Fermín Vallecas, de 75 años, se desplazaba a Lisboa en tren para visitar a sus hijos cuando, sin esperárselo, el “tracatrá” del tren le produjo la primera erección que ha tenido en más de una década. “No sabría decirlo, pero el dulce vaivén de los vagones desencadenó algo muy jodido allí abajo. Una fuerza sobrehumana ajena a toda razón que insufló vida a mis genitales”, explicó muy orgulloso a la prensa al llegar a su destino, justo antes de volver a tomar “el primer tren disponible que haya”. “Ahora no sé muy bien cómo manejar esto”, reconoció con una sonrisa señalándose la entrepierna.

“No voy a negar que es una alegría, claro, pero cuando uno llega a mi edad se le han olvidado algunas cosas básicas. Necesito hacer algo que merezca la pena con esto que tengo entre manos. He esperado mucho tiempo y no me conformo cualquier cosa”. Según cuenta, primero sintió un leve cosquilleo que pasó a “gustirrinín” y a partir de ahí “la cosa empezó a materializarse porque, al compás del chacachá, una cosa lleva a la otra”.

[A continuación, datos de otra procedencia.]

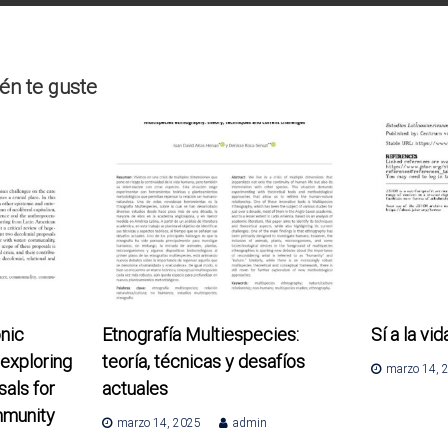
én te guste
nic
Etnografía Multiespecies:
Sí a la vid
exploring
teoría, técnicas y desafíos
marzo 14, 
als for
actuales
mmunity
marzo 14, 2025
admin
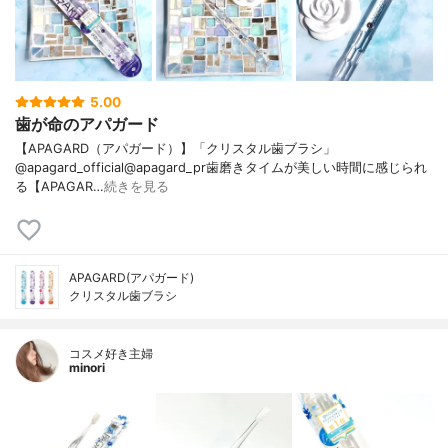
5.00
歯が命のアパガード
【APAGARD（アパガード）】「クリスタル歯ブラシ」
@apagard_official@apagard_pr歯磨きタイムが美しい時間に感じられ
る【APAGAR…
続きを見る
APAGARD(アパガード)
クリスタル歯ブラシ
コスメ好き主婦
minori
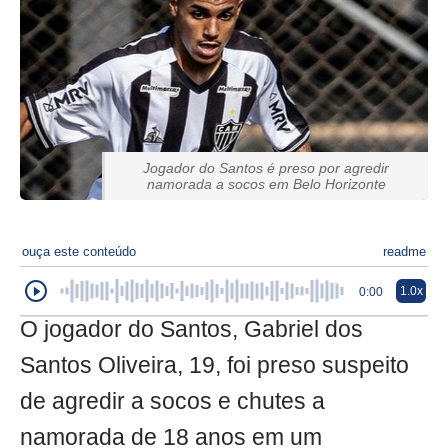
Jogador do Santos é preso por agredir
namorada a socos em Belo Horizonte
ouça este conteúdo
readme
1.0x
0:00
O jogador do Santos, Gabriel dos
Santos Oliveira, 19, foi preso suspeito
de agredir a socos e chutes a
namorada de 18 anos em um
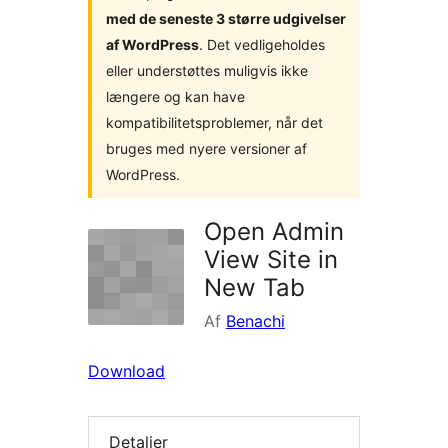
med de seneste 3 større udgivelser
af WordPress
. Det vedligeholdes
eller understøttes muligvis ikke
længere og kan have
kompatibilitetsproblemer, når det
bruges med nyere versioner af
WordPress.
Open Admin
View Site in
New Tab
Af
Benachi
Download
Detaljer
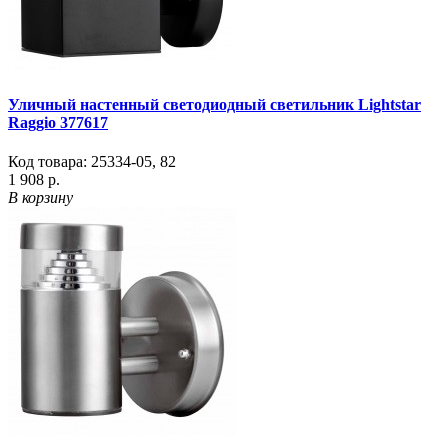
Уличный настенный светодиодный светильник Lightstar
Raggio 377617
Код товара:
25334-05
,
82
1 908 р.
В корзину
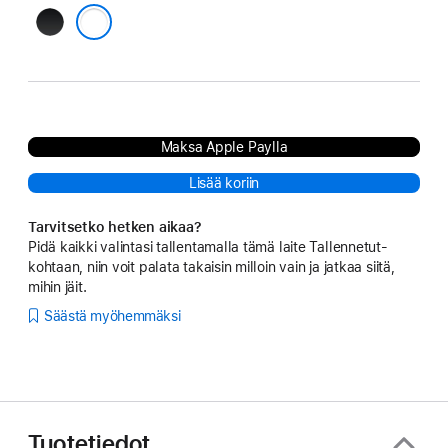
Musta
Kirkas
Maksa Apple Paylla
Lisää koriin
Tarvitsetko hetken aikaa?
Pidä kaikki valintasi tallentamalla tämä laite Tallennetut-
kohtaan, niin voit palata takaisin milloin vain ja jatkaa siitä,
mihin jäit.
Säästä myöhemmäksi
Tuotetiedot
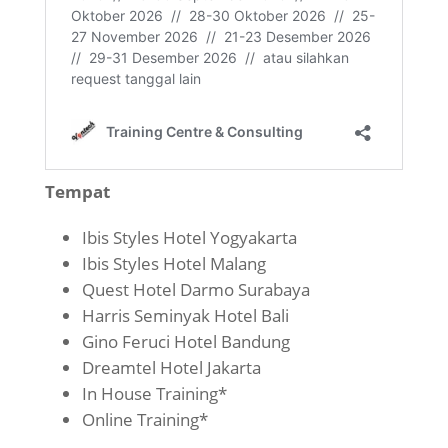
Tempat
Ibis Styles Hotel Yogyakarta
Ibis Styles Hotel Malang
Quest Hotel Darmo Surabaya
Harris Seminyak Hotel Bali
Gino Feruci Hotel Bandung
Dreamtel Hotel Jakarta
In House Training*
Online Training*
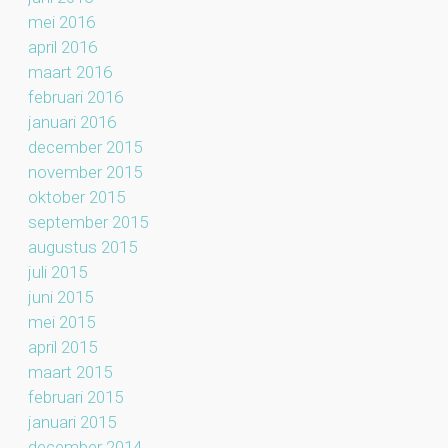
mei 2016
april 2016
maart 2016
februari 2016
januari 2016
december 2015
november 2015
oktober 2015
september 2015
augustus 2015
juli 2015
juni 2015
mei 2015
april 2015
maart 2015
februari 2015
januari 2015
december 2014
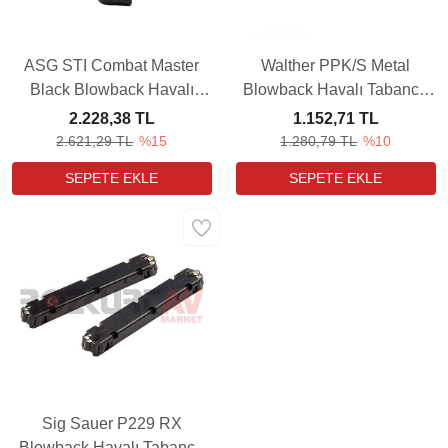
ASG STI Combat Master
Walther PPK/S Metal
Black Blowback Havalı
Blowback Havalı Tabanca
Tabanca Yedek Şarjörü
Yedek Şarjörü (3 Adet)
2.228,38 TL
1.152,71 TL
2.621,29 TL
%15
1.280,79 TL
%10
Sig Sauer P229 RX
Blowback Havalı Tabanca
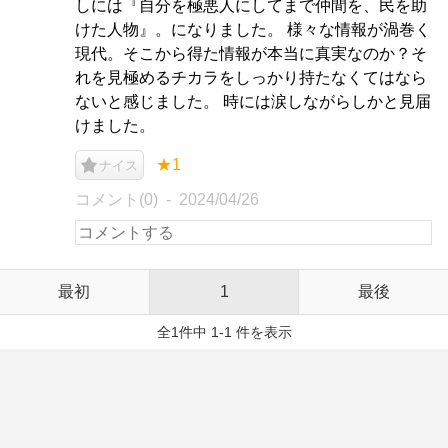
しには『自分を極悪人にしてまで仲間を、民を助
けた人物』。になりました。 様々な情報が渦巻く
現代。そこから得た情報が本当に真実なのか？そ
れを見極めるチカラをしっかり持たなくてはなら
ないと感じました。 時には涙しながらしかと見届
けました。
★1
ナイス
コメント(0)
2024/04/26
最初
1
最後
全1件中 1-1 件を表示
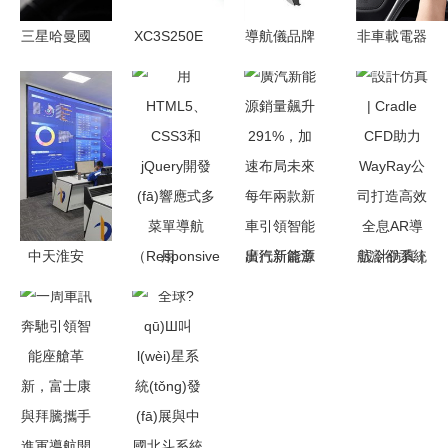
三星哈曼國
XC3S250E
導航儀品牌
非車載電器
際收購德國
芯片選購指
排名前十推
系統(tǒng)
AR/MR汽
南 正品鑒
薦 什么牌
信息說明書
車導航開發
別與批量價
子的導航儀
不能啟動相
(fā)商
格對比分析
好用？導航
關智能系統
Apostera，
開發(fā)新
(tǒng)的原
深化智能出
趨勢
因解析與法
行布局
律風險科普
中天淮安
用
廣汽新能源
設計仿真 |
（基于虛擬
以領航之
HTML5、
銷量飆升
Cradle
場景構思）
勢，匠心打
CSS3和
291%，加
CFD助力
造智能工廠
jQuery開發
速布局未來
WayRay公
新標桿
(fā)響應式
每年兩款新
司打造高效
多菜單導航
車引領智能
全息AR導
（Responsive
出行新篇章
航冷卻系統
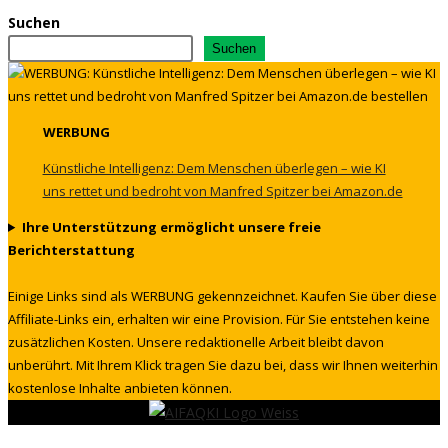
Suchen
Suchen
WERBUNG
Künstliche Intelligenz: Dem Menschen überlegen – wie KI
uns rettet und bedroht von Manfred Spitzer bei Amazon.de
Ihre Unterstützung ermöglicht unsere freie
Berichterstattung
Einige Links sind als WERBUNG gekennzeichnet. Kaufen Sie über diese
Affiliate-Links ein, erhalten wir eine Provision. Für Sie entstehen keine
zusätzlichen Kosten. Unsere redaktionelle Arbeit bleibt davon
unberührt. Mit Ihrem Klick tragen Sie dazu bei, dass wir Ihnen weiterhin
kostenlose Inhalte anbieten können.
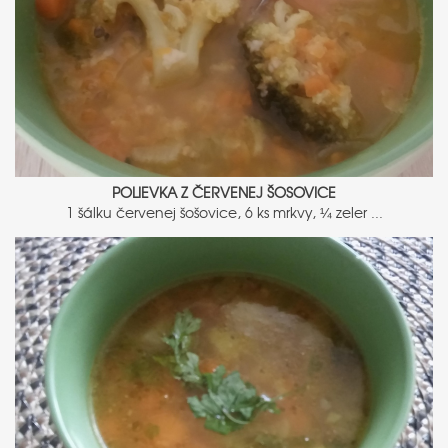
POLIEVKA Z ČERVENEJ ŠOSOVICE
1 šálku červenej šošovice, 6 ks mrkvy, ¼ zeler ...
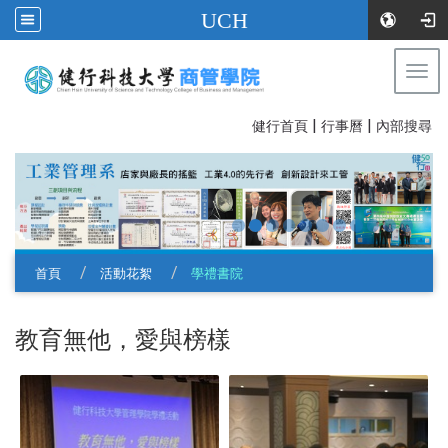
UCH
Togg
navi
|
|
:::
健行首頁
行事曆
內部搜尋
首頁
活動花絮
學禮書院
教育無他，愛與榜樣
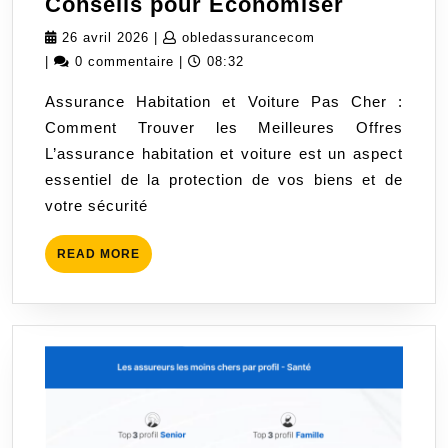
Trouver
Conseils pour Économiser
une
26
obledassurancecom
26 avril 2026
|
obledassurancecom
Assuran
avril
|
0 commentaire
|
08:32
Habitatio
2026
Assurance Habitation et Voiture Pas Cher :
et
Comment Trouver les Meilleures Offres
Voiture
L’assurance habitation et voiture est un aspect
Pas
essentiel de la protection de vos biens et de
Cher
votre sécurité
:
Conseils
READ
READ MORE
pour
MORE
Économi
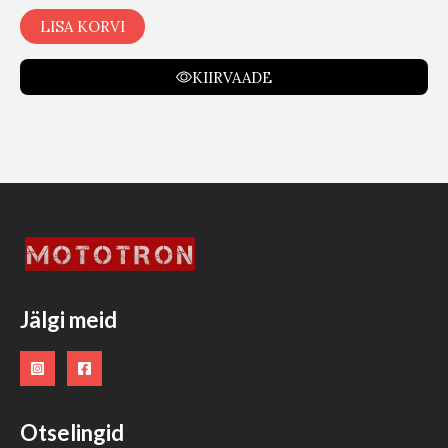
LISA KORVI
KIIRVAADE
Jälgi meid
Otselingid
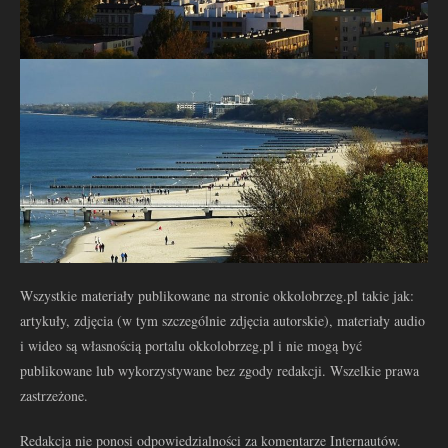
Wszystkie materiały publikowane na stronie okkolobrzeg.pl takie jak:
artykuły, zdjęcia (w tym szczególnie zdjęcia autorskie), materiały audio
i wideo są własnością portalu okkolobrzeg.pl i nie mogą być
publikowane lub wykorzystywane bez zgody redakcji. Wszelkie prawa
zastrzeżone.
Redakcja nie ponosi odpowiedzialności za komentarze Internautów.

Para no tentar a la suerte “y que la cosa se vaya como vino” Fermín decidió coger el primer tren donde hubiera un pasaje disponible, “a poder ser un tren que pase por un terreno pedregoso o por vías en mal estado”. Su intención es seguir viajando “indefinidamente” hasta que decida qué hacer “con el temita”. “El descuento de viajes para la tercera edad es lo mejor que me ha pasado en la vida”.

Una epidemia de gustirrinín se extiende por Europa


Fermín Vallecas podría ser, según algunos expertos, uno más de los miles de afectados por la “cadena de placer” que recorre España desde hace semanas y que empieza a extenderse por el resto de Europa. “No sabemos muy bien cómo se está extendiendo pero puede afectar a la productividad del país”, comentaba el martes pasado un portavoz del Ministerio de Sanidad. Los síntomas son “poner los ojillos en blanco, lanzar grititos ridículos y retorcer los dedos de los pies”.

Las autoridades recomiendan mantener las manos encima de la mesa en la medida de lo posible y prescindir de usar los bolsillos del pantalón. “Podías oír ‘uy, uy, uy’ mientras caminabas por la calle: ejecutivos, ancianas, madres… todo el mundo estaba ‘ay, ay’ o ‘uy, que me viene’, pero al menos la gente sonreía, eso sí”, declaraba una ciudadana ayer en un informativo.

El Gobierno de España ha informado de que son ya 123.532 las personas que han sentido “un calorsito bueno” recorriendo su cuerpo sin poder hacer nada por evitarlo. El suceso se está plasmando también en las redes sociales, donde numerosos mensajes con el “hashtag” #cadenadeplacer dan cuenta de esos instantes placenteros que vienen sufriendo los ciudadanos desde hace unos días.